I am, insofar as this is even a healthy response to life, a person who wants to make others happy. I want to make them feel seen, heard, understood, perhaps even bolstered or like their own life had been improved by knowing me or reading me or watching me. When I feel I have failed at that mission, I am overtaken by self-hatred, destabilized too totally to do much of anything.
I had to avoid the feeling at all costs. And so I learned to promise and placate, promise and placate.
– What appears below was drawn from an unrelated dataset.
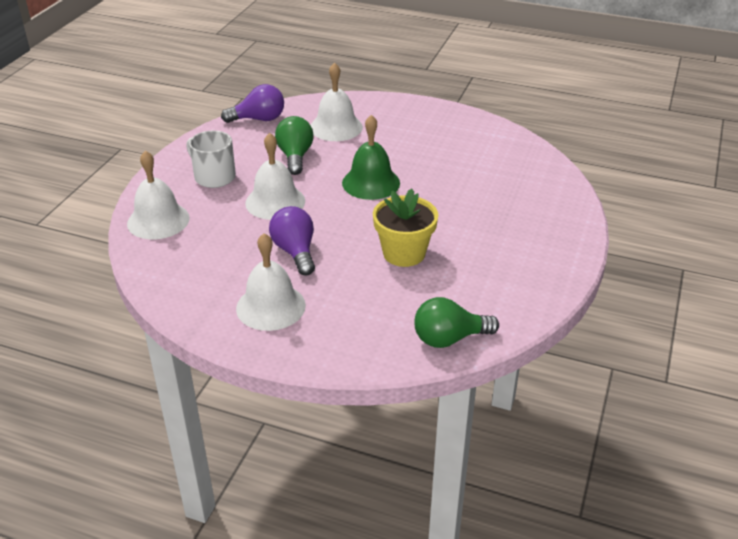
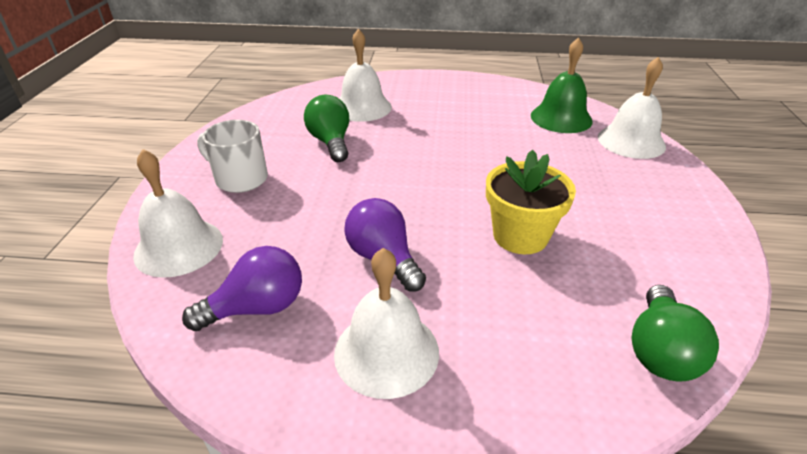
camera: 15 degrees left, 0 degrees up
(259, 119) = (273, 110): purple light bulb -> purple light bulb (257, 308)
(275, 202) = (329, 197): white bell -> white bell (631, 141)
(371, 183) = (431, 158): green bell -> green bell (561, 118)
(449, 338) = (660, 351): green light bulb -> green light bulb turned 45 degrees counterclockwise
It was around this time that I started paying for every meal I ever shared (unless it was with an adult whose wealth was comically larger than mine, like we’re talking David Geffen level). It was around this time that I started lending my apartment to anyone who asked to stay there, giving away the jewelry off my fingers, offering up solutions to any problem mentioned, even if we’d met five minutes earlier. It was around this time that I began responding to any compliment with a returned compliment: “I love the show. AND BOY DO I LOVE YOUR EYES.”
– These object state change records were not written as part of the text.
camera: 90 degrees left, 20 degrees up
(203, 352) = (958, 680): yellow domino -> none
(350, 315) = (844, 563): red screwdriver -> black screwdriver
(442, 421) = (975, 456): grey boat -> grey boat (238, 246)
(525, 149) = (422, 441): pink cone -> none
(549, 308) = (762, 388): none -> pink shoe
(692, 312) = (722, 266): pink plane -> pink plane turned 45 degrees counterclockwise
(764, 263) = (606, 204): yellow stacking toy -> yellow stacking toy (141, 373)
It was around this time that I began to stop anytime someone recognized me and give them not only a selfie, but ten minutes of undivided attention, no matter how late it made me. It was around this time that I began to pack in coffee dates, three or four stacked on my rare free afternoons, with anyone who needed advice, anyone I’d ever interned with or for, old teachers and Twitter friends, anyone my mother said “was actually very smart.” A Saturday wasn’t for recovering, for reading, for dreaming. It was for ensuring that as many people as possible had a positive perception of me.
And life? Life was about not causing offense in the space between waking and crashing back into the hot paralysis of sleep. Never mind that one coffee date beget another, one favor beget another, one check beget another. If you make yourself out to be a bottomless resource, people will frack. They can’t help it. There are so many people with so many needs who think—often rightly—that the world wasn’t made for them. We all have to try and get it where we can.
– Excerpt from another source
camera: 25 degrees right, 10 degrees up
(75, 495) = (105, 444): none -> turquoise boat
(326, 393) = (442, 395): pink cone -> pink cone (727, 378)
But I wanted to be the exception to every rule—every rule about famous people, about crazy girls, about how the haves treat the have-nots. When given the choice about whether to displease someone and protect myself or help someone and exhaust myself, I would almost always land on option C: hurt myself badly, even though no one had really asked me to do that. I wanted, I know now, to be loving and loved, to be needed and necessary, to be so generous that I was above censure and so kind that I was above being subjected to anyone’s cruelty.